Toutefois, avec l’encouragement voulu, les enfants prendront plaisir à lire les bandes dessinées, les nouvelles du sport ou, dans certains journaux, la page destinée aux enfants, où ils trouveront des informations rédigées en fonction de leur niveau de compréhension et de leurs intérêts.

Ils s’amuseront également à vérifier quelles émissions de télévision seront présentées pendant la soirée, ou quelle sorte de temps est prévu pour le lendemain. De plus, ils peuvent apprendre à évaluer les annonces publicitaires d’un œil de plus en plus critique.

La curiosité et l’intérêt à l’égard de ce qui se passe autour de nous font partie de notre nature. Si, à mesure qu’ils vieillissent et que leurs horizons s’élargissent, vos enfants prennent l’habitude de lire le journal, petit à petit ils trouveront agréable d’apprendre « l’histoire qui est en train de se faire », d’abord au niveau de la collectivité et, à la longue, à l’échelle mondiale.

Les enseignants dans les écoles secondaires reconnaissent sans peine les étudiants qui ont appris à lire le journal. Règle générale, ce sont les jeunes gens qui ont la compréhension la plus fine des relations humaines, d’autres peuples et d’autres pays. Ils se distinguent par leur aptitude à lire des cartes géographiques, des tableaux et des graphiques, ainsi qu’à reconnaître, comprendre et évaluer la propagande. Très souvent, ce sont aussi les plus forts en lecture et en rédaction et ils possèdent le vocabulaire le plus riche.
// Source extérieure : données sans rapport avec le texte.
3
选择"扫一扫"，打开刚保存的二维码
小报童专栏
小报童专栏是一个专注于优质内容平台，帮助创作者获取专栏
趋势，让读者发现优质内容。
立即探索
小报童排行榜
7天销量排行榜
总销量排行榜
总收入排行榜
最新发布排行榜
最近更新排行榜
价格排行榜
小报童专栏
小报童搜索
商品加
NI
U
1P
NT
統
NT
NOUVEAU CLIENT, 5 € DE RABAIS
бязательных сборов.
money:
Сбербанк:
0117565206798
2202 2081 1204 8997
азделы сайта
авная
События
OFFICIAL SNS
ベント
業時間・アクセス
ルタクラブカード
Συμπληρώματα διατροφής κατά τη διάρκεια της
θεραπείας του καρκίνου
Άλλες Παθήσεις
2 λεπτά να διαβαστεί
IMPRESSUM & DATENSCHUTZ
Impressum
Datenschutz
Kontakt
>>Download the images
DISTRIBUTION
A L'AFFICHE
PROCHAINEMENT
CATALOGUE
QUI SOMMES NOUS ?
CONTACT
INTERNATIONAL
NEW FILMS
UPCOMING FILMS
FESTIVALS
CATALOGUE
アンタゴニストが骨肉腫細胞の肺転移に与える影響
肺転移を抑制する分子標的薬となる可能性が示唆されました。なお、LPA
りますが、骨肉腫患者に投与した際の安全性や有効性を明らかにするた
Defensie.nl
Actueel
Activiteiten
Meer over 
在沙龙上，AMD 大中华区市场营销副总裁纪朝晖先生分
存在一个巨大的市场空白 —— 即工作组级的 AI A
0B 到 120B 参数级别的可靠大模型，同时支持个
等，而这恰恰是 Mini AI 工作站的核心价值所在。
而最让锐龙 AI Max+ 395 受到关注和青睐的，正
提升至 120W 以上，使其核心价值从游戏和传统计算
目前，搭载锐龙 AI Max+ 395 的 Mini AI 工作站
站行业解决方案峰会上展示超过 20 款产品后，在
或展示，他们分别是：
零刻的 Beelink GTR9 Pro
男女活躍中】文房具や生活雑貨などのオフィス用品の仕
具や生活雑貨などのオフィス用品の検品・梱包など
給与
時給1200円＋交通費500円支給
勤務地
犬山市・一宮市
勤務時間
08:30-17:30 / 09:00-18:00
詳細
Tout cela revient à dire que, nécessairement, les jeunes lecteurs de journaux réussissent mieux dans leurs études.

Peu importe la popularité que la radio et la télévision peuvent acquérir, les journaux sont là pour de bon. Le temps que les parents consacrent à initier leurs enfants de tout âge à la lecture de journaux est du temps sagement investi : les bénéfices dureront toute une vie.